CR: How important is community to your brand following and how do you go about connecting with them and raising brand awareness?

AA: We are fortunate to have a really supportive community of customers behind us. To connect with this crowd, it’s not just about engagement through product launches, but through product education as well. For example, we launched our blog Scientifically Better to give customers a deeper dive into the technology in and behind our products. Most recently, we’ve been walking people through our process as we work to become carbon-neutral as a brand. On our site, we outline exactly how we are tackling the initiative, what stage we are in now and what’s next. Like I mentioned, feedback is crucial to our development process, and we consider the relationship with our customer community as paramount to our success.

CR: Kickstarter has always been an important part of your business strategy. It’s given you a platform to successfully launch new products and a way for you to connect directly with your customers and brand loyalists. How does Kickstarter figure in to your broader financing and funding plan, especially as you continue to grow?

AA: Kickstarter has given us an incredible platform to learn from customers and validate the market need for our products in a way that wouldn’t be possible through traditional product launches.

We introduced our very first product on Kickstarter in 2012, and at the time set the record for the highest-funded fashion project, exceeding the goal by over $400,000. This experience not only validated our hunch that people wanted better-performing dress clothes, but also connected us to a budding community of future brand loyalists.

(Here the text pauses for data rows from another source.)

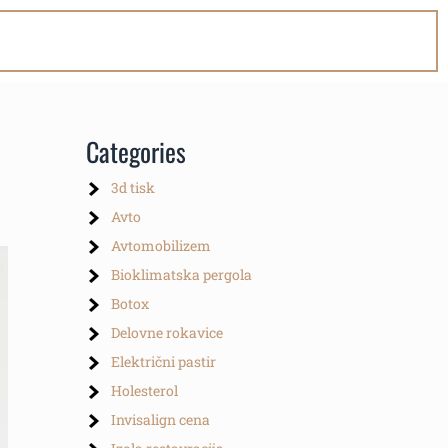
Categories
3d tisk
Avto
Avtomobilizem
Bioklimatska pergola
Botox
Delovne rokavice
Električni pastir
Holesterol
Invisalign cena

After a hiatus of a few years, we returned to Kickstarter in 2018 to launch Mercury, the first-ever intelligent heated jacket. Because the jacket was the first-of-its-kind, we wanted to leverage the platform to validate demand for the product and garner feedback on the design before officially launching it to the market. It was a tremendous success — once it was live on Kickstarter, the jacket shattered our $72,000 goal, raising more than $600,000.

While we have no immediate plans to launch another product on Kickstarter, it’s an enormously valuable platform for our brand and has helped us to build the supportive and engaged community we have today. As a venture-backed company with seven years of experience, we use Kickstarter less as a fundraising tool for our core business, but more to test experimental products and engage with customers.

CR: If you were giving advice to a young entrepreneur today, what would your best piece of wisdom be looking back now?

AA: An investor once told me that it’s not about convincing non-believers — it’s about finding believers. Starting a brand from scratch takes a lot of focus, so it’s incredibly important to put blinders on to the people who will never “get it,” and nurture the community that has your back. This applies to both customers and your internal team.